■ **About this task**
Once the pictures are set aside, copy the data below exactly as it stands.

(Transcribed page contents)
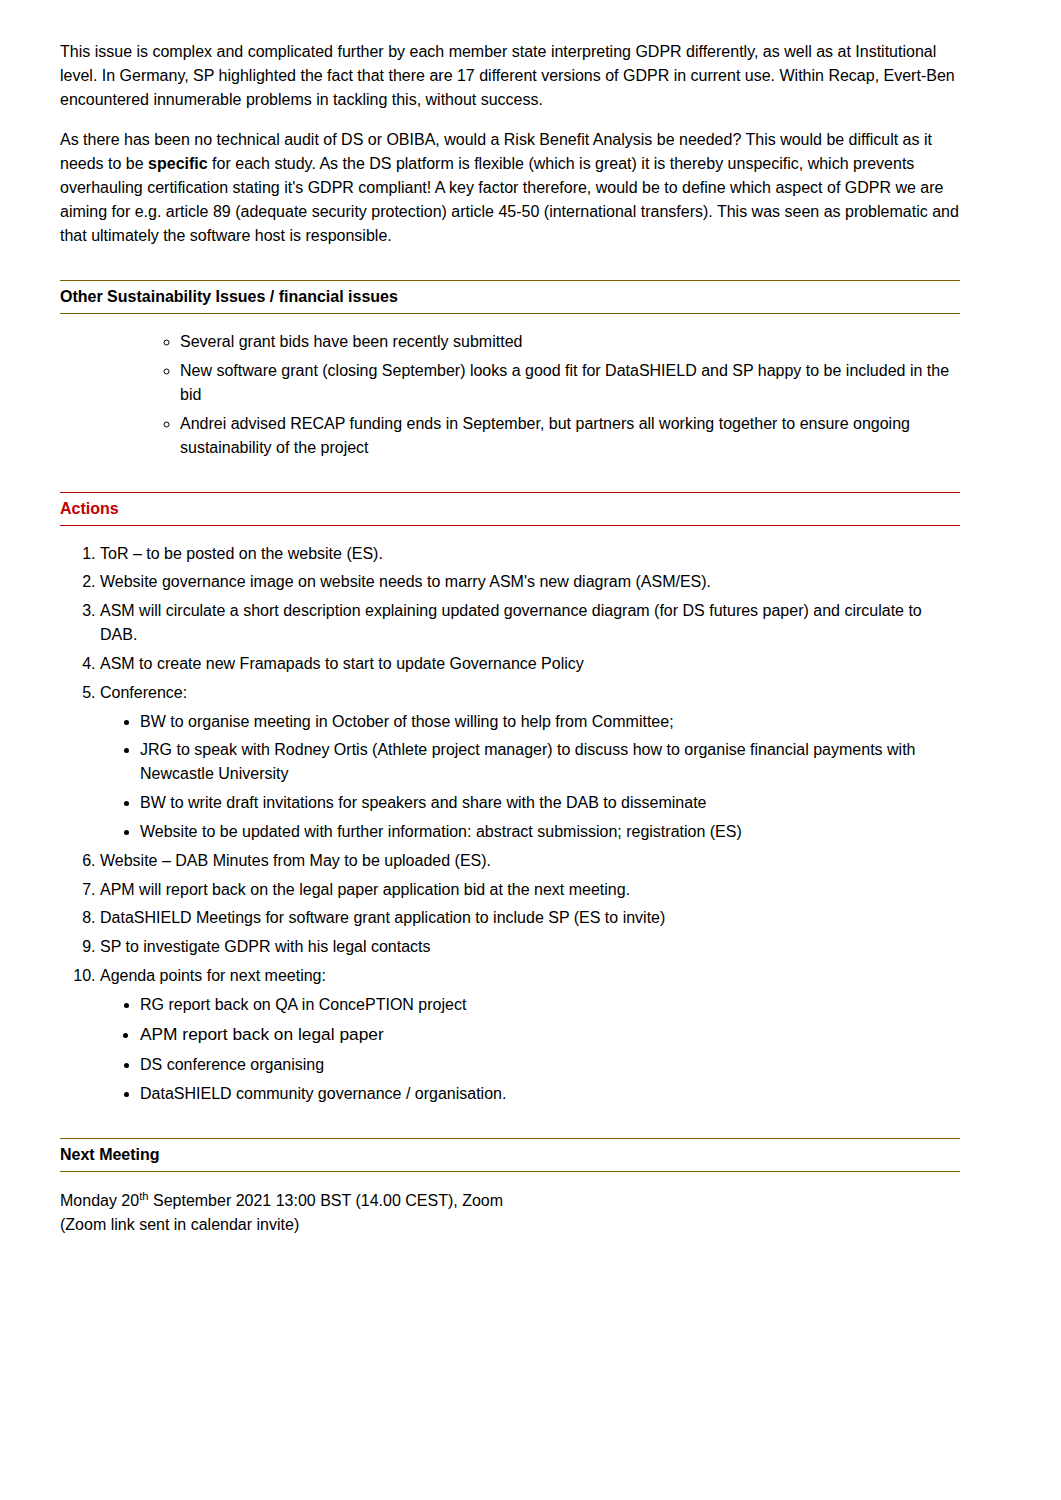This issue is complex and complicated further by each member state interpreting GDPR differently, as well as at Institutional level. In Germany, SP highlighted the fact that there are 17 different versions of GDPR in current use. Within Recap, Evert-Ben encountered innumerable problems in tackling this, without success.
As there has been no technical audit of DS or OBIBA, would a Risk Benefit Analysis be needed? This would be difficult as it needs to be specific for each study. As the DS platform is flexible (which is great) it is thereby unspecific, which prevents overhauling certification stating it's GDPR compliant! A key factor therefore, would be to define which aspect of GDPR we are aiming for e.g. article 89 (adequate security protection) article 45-50 (international transfers). This was seen as problematic and that ultimately the software host is responsible.
Other Sustainability Issues / financial issues
Several grant bids have been recently submitted
New software grant (closing September) looks a good fit for DataSHIELD and SP happy to be included in the bid
Andrei advised RECAP funding ends in September, but partners all working together to ensure ongoing sustainability of the project
Actions
ToR – to be posted on the website (ES).
Website governance image on website needs to marry ASM's new diagram (ASM/ES).
ASM will circulate a short description explaining updated governance diagram (for DS futures paper) and circulate to DAB.
ASM to create new Framapads to start to update Governance Policy
Conference:
BW to organise meeting in October of those willing to help from Committee;
JRG to speak with Rodney Ortis (Athlete project manager) to discuss how to organise financial payments with Newcastle University
BW to write draft invitations for speakers and share with the DAB to disseminate
Website to be updated with further information: abstract submission; registration (ES)
Website – DAB Minutes from May to be uploaded (ES).
APM will report back on the legal paper application bid at the next meeting.
DataSHIELD Meetings for software grant application to include SP (ES to invite)
SP to investigate GDPR with his legal contacts
Agenda points for next meeting:
RG report back on QA in ConcePTION project
APM report back on legal paper
DS conference organising
DataSHIELD community governance / organisation.
Next Meeting
Monday 20th September 2021 13:00 BST (14.00 CEST), Zoom
(Zoom link sent in calendar invite)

■ **Written response**
This issue is complex and complicated further by each member state interpreting GDPR differently, as well as at Institutional level. In Germany, SP highlighted the fact that there are 17 different versions of GDPR in current use. Within Recap, Evert-Ben encountered innumerable problems in tackling this, without success.
As there has been no technical audit of DS or OBIBA, would a Risk Benefit Analysis be needed? This would be difficult as it needs to be specific for each study. As the DS platform is flexible (which is great) it is thereby unspecific, which prevents overhauling certification stating it's GDPR compliant! A key factor therefore, would be to define which aspect of GDPR we are aiming for e.g. article 89 (adequate security protection) article 45-50 (international transfers). This was seen as problematic and that ultimately the software host is responsible.
Other Sustainability Issues / financial issues
Several grant bids have been recently submitted
New software grant (closing September) looks a good fit for DataSHIELD and SP happy to be included in the bid
Andrei advised RECAP funding ends in September, but partners all working together to ensure ongoing sustainability of the project
Actions
ToR – to be posted on the website (ES).
Website governance image on website needs to marry ASM's new diagram (ASM/ES).
ASM will circulate a short description explaining updated governance diagram (for DS futures paper) and circulate to DAB.
ASM to create new Framapads to start to update Governance Policy
Conference:
BW to organise meeting in October of those willing to help from Committee;
JRG to speak with Rodney Ortis (Athlete project manager) to discuss how to organise financial payments with Newcastle University
BW to write draft invitations for speakers and share with the DAB to disseminate
Website to be updated with further information: abstract submission; registration (ES)
Website – DAB Minutes from May to be uploaded (ES).
APM will report back on the legal paper application bid at the next meeting.
DataSHIELD Meetings for software grant application to include SP (ES to invite)
SP to investigate GDPR with his legal contacts
Agenda points for next meeting:
RG report back on QA in ConcePTION project
APM report back on legal paper
DS conference organising
DataSHIELD community governance / organisation.
Next Meeting
Monday 20th September 2021 13:00 BST (14.00 CEST), Zoom
(Zoom link sent in calendar invite)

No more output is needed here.